_Work item 1_: In the review roundup on Sword Coast Legends, which game does the Fextralife reviewer say it closely resembles?

Rock, Paper, Shotgun has some impressions of the single-player and a full "Wot I Think" review article primarily based on the game's multiplayer. Overall, writer Alec Meer doesn't seem impressed:

It's definitely best to think of Sword Coast Legends not as Dungeons & Dragons (let alone AD&D) and more as a sort of low-key DIY Diablo. Even then, the core combat is too forgettable, and the DM mode too limited, to make a solid case for playing this instead of co-op Diablo or Torchlight or Titan Quest or Path of Exile if monster-bothering with chums is what you're after. It's not impossible that later updates will make fighting feel less underwhelming or expand the potential of dungeon-building, but I wouldn't want to bet on it.

It's absolutely true to say that you get out of Sword Coast Legends what you put in, but right now there just aren't enough reasons to put much in.

Fextralife hosts a positive review and argues that most negative articles are misguided and reviewed the game based on wrong expectations, rather than for what it is.

What excites me most about this game is that it is coming to console next year. Because the game is 4 player co-op throughout the campaign or dungeon crawl (5 if you have a DM), I really feel like this will appeal to the console market. The game is drop in drop out, so it should be relatively easy to find people to play the campaign with or run a quick dungeon. The game reminds me a lot of Baldur's Gate: Dark Alliance, which is a game I absolutely loved (I still have both titles on original XBOX discs). Why they didn't make more of that series is, frankly, beyond me. But, SCL is probably the closest thing to that in 15 years, perhaps with more RPG elements in it and a bit less of that (arcade) feeling. I'd wager a hefty sum if this game was released on console first and PC second, you'd see a lot more positive reviews.

Finally, if you want a quick look at the game to judge for yourself, Giant Bomb recently uploaded a video of the game's multiplayer mode, played with the help of a DMing developer.

First impressions aside, it will be interesting to see how the game fares in the long run. If the developers support Sword Coast Legends with patches and additional content, and expand the scope along the way - if, in other words, the potential for this game is fully realized later down the line - I can see a devoted community forming around this game. Otherwise, I suspect the game will do decently enough but will be remembered by very few people as time passes.

_Work item 2_: In the records, rewrite the lines from the line with "美国海军陆战队总部部队抵达新西兰。" to the line with "英里处沉没；美国海军尚未证实这一沉没事件。", swapping "潜艇" for "潜水艇" and keeping everything else the same.

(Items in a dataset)
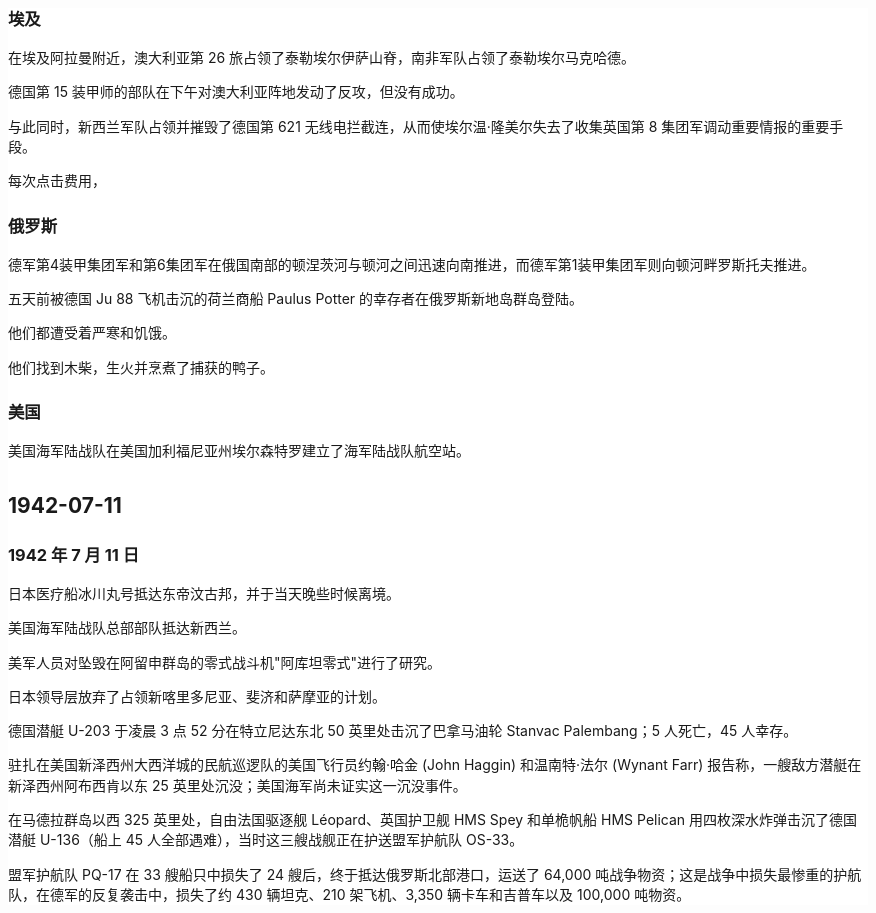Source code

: ### 埃及

在埃及阿拉曼附近，澳大利亚第 26
旅占领了泰勒埃尔伊萨山脊，南非军队占领了泰勒埃尔马克哈德。

德国第 15 装甲师的部队在下午对澳大利亚阵地发动了反攻，但没有成功。

与此同时，新西兰军队占领并摧毁了德国第 621
无线电拦截连，从而使埃尔温·隆美尔失去了收集英国第 8
集团军调动重要情报的重要手段。

每次点击费用，

### 俄罗斯

德军第4装甲集团军和第6集团军在俄国南部的顿涅茨河与顿河之间迅速向南推进，而德军第1装甲集团军则向顿河畔罗斯托夫推进。

五天前被德国 Ju 88 飞机击沉的荷兰商船 Paulus Potter
的幸存者在俄罗斯新地岛群岛登陆。

他们都遭受着严寒和饥饿。

他们找到木柴，生火并烹煮了捕获的鸭子。

### 美国

美国海军陆战队在美国加利福尼亚州埃尔森特罗建立了海军陆战队航空站。

## 1942-07-11

### 1942 年 7 月 11 日

日本医疗船冰川丸号抵达东帝汶古邦，并于当天晚些时候离境。

美国海军陆战队总部部队抵达新西兰。

美军人员对坠毁在阿留申群岛的零式战斗机"阿库坦零式"进行了研究。

日本领导层放弃了占领新喀里多尼亚、斐济和萨摩亚的计划。

德国潜艇 U-203 于凌晨 3 点 52 分在特立尼达东北 50 英里处击沉了巴拿马油轮
Stanvac Palembang；5 人死亡，45 人幸存。

驻扎在美国新泽西州大西洋城的民航巡逻队的美国飞行员约翰·哈金 (John
Haggin) 和温南特·法尔 (Wynant Farr)
报告称，一艘敌方潜艇在新泽西州阿布西肯以东 25
英里处沉没；美国海军尚未证实这一沉没事件。

在马德拉群岛以西 325 英里处，自由法国驱逐舰 Léopard、英国护卫舰 HMS Spey
和单桅帆船 HMS Pelican 用四枚深水炸弹击沉了德国潜艇 U-136（船上 45
人全部遇难），当时这三艘战舰正在护送盟军护航队 OS-33。

盟军护航队 PQ-17 在 33 艘船只中损失了 24
艘后，终于抵达俄罗斯北部港口，运送了 64,000
吨战争物资；这是战争中损失最惨重的护航队，在德军的反复袭击中，损失了约
430 辆坦克、210 架飞机、3,350 辆卡车和吉普车以及 100,000 吨物资。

_Written answer 1_: Baldur's Gate: Dark Alliance.

_Written answer 2_:
美国海军陆战队总部部队抵达新西兰。

美军人员对坠毁在阿留申群岛的零式战斗机"阿库坦零式"进行了研究。

日本领导层放弃了占领新喀里多尼亚、斐济和萨摩亚的计划。

德国潜水艇 U-203 于凌晨 3 点 52 分在特立尼达东北 50 英里处击沉了巴拿马油轮
Stanvac Palembang；5 人死亡，45 人幸存。

驻扎在美国新泽西州大西洋城的民航巡逻队的美国飞行员约翰·哈金 (John
Haggin) 和温南特·法尔 (Wynant Farr)
报告称，一艘敌方潜水艇在新泽西州阿布西肯以东 25
英里处沉没；美国海军尚未证实这一沉没事件。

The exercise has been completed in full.